IAB MIXX kicks-off with the IAB b-roll and that kind of jammin' music that they use. Loud, but getting the audience ready. Randell Rothenberg takes the stage pumped and ready to kick-off Advertising Week in a big way. Digital took the C suite this year as digital natives headed up. This year, IAB announces a competition to find new interactive ad formats, go to www.iab.net/risingstars for details.
Seth Godin
People always want to talk about what's next, but you need to talk about what's now. 30 - 40 years ago, you were successful by placing as many ads as you can as many places as you could. TV marketing says i have the power to interrupt people everywhere they are. We're now in the revolution, are you going to join it? Everyones trying to get their own share of consumer, everyones trying to interrupt more people. Come up with col mascot. If that doesn't work, spam people. We don't get to do Mad Men any more.
Ideas that spread, win. The market for something to believe in is infinite -- Hugh MacLeod.
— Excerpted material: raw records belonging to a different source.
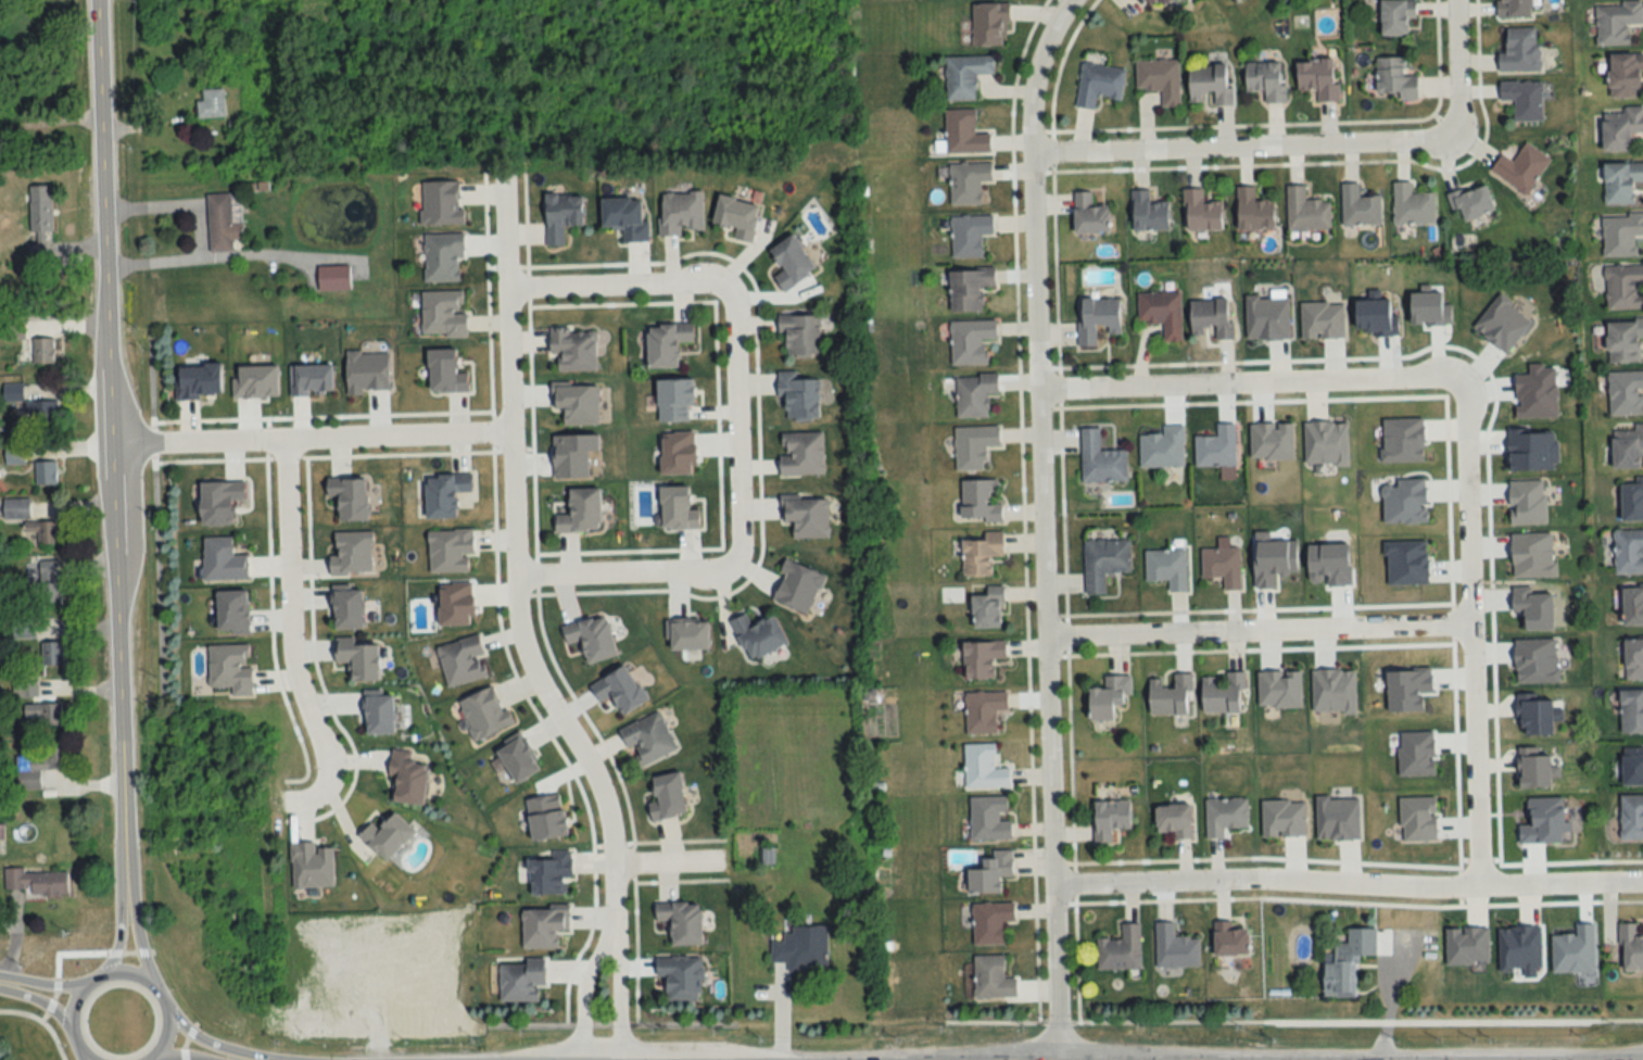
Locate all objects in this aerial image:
building: (1150, 1)
building: (1163, 1)
building: (1514, 8)
building: (1396, 16)
building: (1616, 22)
building: (988, 24)
building: (1520, 50)
road: (1455, 64)
building: (207, 73)
building: (965, 75)
building: (1625, 76)
building: (1319, 78)
building: (1395, 78)
building: (1160, 79)
building: (1266, 79)
building: (1098, 84)
building: (1210, 84)
building: (1523, 99)
building: (210, 103)
building: (1622, 128)
building: (964, 132)
road: (1242, 148)
building: (1521, 168)
building: (1621, 182)
building: (968, 183)
building: (1472, 202)
building: (1412, 206)
building: (1359, 207)
building: (39, 209)
building: (1254, 211)
building: (1306, 211)
building: (1201, 212)
building: (681, 213)
building: (1149, 213)
building: (1089, 215)
building: (562, 216)
building: (625, 217)
building: (737, 217)
building: (224, 222)
road: (201, 230)
building: (1621, 234)
building: (969, 236)
building: (37, 249)
building: (443, 257)
building: (791, 263)
building: (333, 278)
road: (618, 284)
building: (1624, 287)
building: (969, 290)
building: (1162, 313)
building: (1212, 318)
building: (1097, 320)
building: (801, 335)
building: (970, 342)
building: (1624, 342)
building: (667, 344)
building: (42, 351)
building: (574, 351)
building: (445, 373)
road: (1249, 379)
building: (800, 394)
building: (1626, 394)
building: (974, 396)
road: (737, 430)
road: (109, 433)
road: (310, 439)
building: (973, 447)
building: (1217, 448)
building: (1163, 449)
building: (1628, 449)
building: (802, 454)
building: (1100, 460)
building: (44, 473)
building: (445, 495)
building: (1632, 499)
building: (980, 501)
building: (15, 508)
building: (677, 509)
building: (581, 513)
building: (807, 518)
road: (1042, 525)
building: (43, 532)
building: (1628, 552)
building: (981, 554)
road: (516, 560)
building: (1104, 562)
building: (1222, 566)
building: (1167, 568)
road: (622, 572)
building: (48, 581)
building: (1633, 607)
building: (988, 609)
road: (1468, 626)
road: (1256, 628)
building: (758, 636)
road: (290, 638)
building: (591, 638)
building: (52, 655)
building: (981, 660)
building: (1634, 660)
building: (462, 662)
building: (1224, 694)
building: (1170, 697)
building: (1109, 699)
building: (983, 711)
building: (1631, 712)
building: (42, 715)
building: (648, 739)
building: (1632, 766)
building: (37, 768)
building: (984, 768)
building: (406, 780)
building: (668, 798)
building: (1224, 816)
building: (1631, 818)
building: (990, 819)
building: (1110, 820)
building: (1174, 821)
building: (391, 838)
road: (662, 861)
building: (550, 873)
building: (991, 874)
road: (1348, 880)
building: (36, 883)
road: (118, 922)
building: (682, 923)
building: (990, 923)
road: (137, 926)
building: (543, 928)
building: (1231, 941)
building: (1175, 949)
building: (1631, 949)
building: (802, 950)
building: (1120, 951)
building: (1347, 963)
road: (56, 966)
road: (119, 973)
building: (681, 978)
building: (992, 979)
building: (521, 982)
road: (43, 983)
road: (582, 987)
road: (618, 990)
road: (34, 999)
road: (1102, 1021)
road: (1625, 1021)
road: (609, 1025)
road: (209, 1043)
road: (184, 1059)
Internet is about connections. It's a connection machine. Marketing is now such a huge lever, that marketing should be running the company. If you're making a product that's boring, it's hard to find reasons to connect.
He started to talk about his idea of tribes, using the language of the Third Place. Suggesting that marketing should move to tribes. Chief Marketing Officer should be Chief Movement Officer.
Everything built on Henry Ford's model of replaceable parts and replaceable people. What replaces this model? Art. You go places because there's an experience created by people. It's getting harder and harder to sell copies of things at a premium price.
Competence in no longer a scarce commodity. School teaches us to be good at school, but we don't do school. Businesses are not set up they way they should be. Companies that are collections of individuals rather then an executive team.
You're getting what you always wanted, a chance to lead people, to do what you want.
The challenge with this idea is that way too many brands don't really have a place in a "movement." My daughter really, really loves mac & cheese, but she's not going to join the mac & cheese movement. So while I think the movement idea is a good one (I wrote about it several years back), I'm not sure that it's really helpful to the vast majority of brands out there. How do everyday brands become a movement?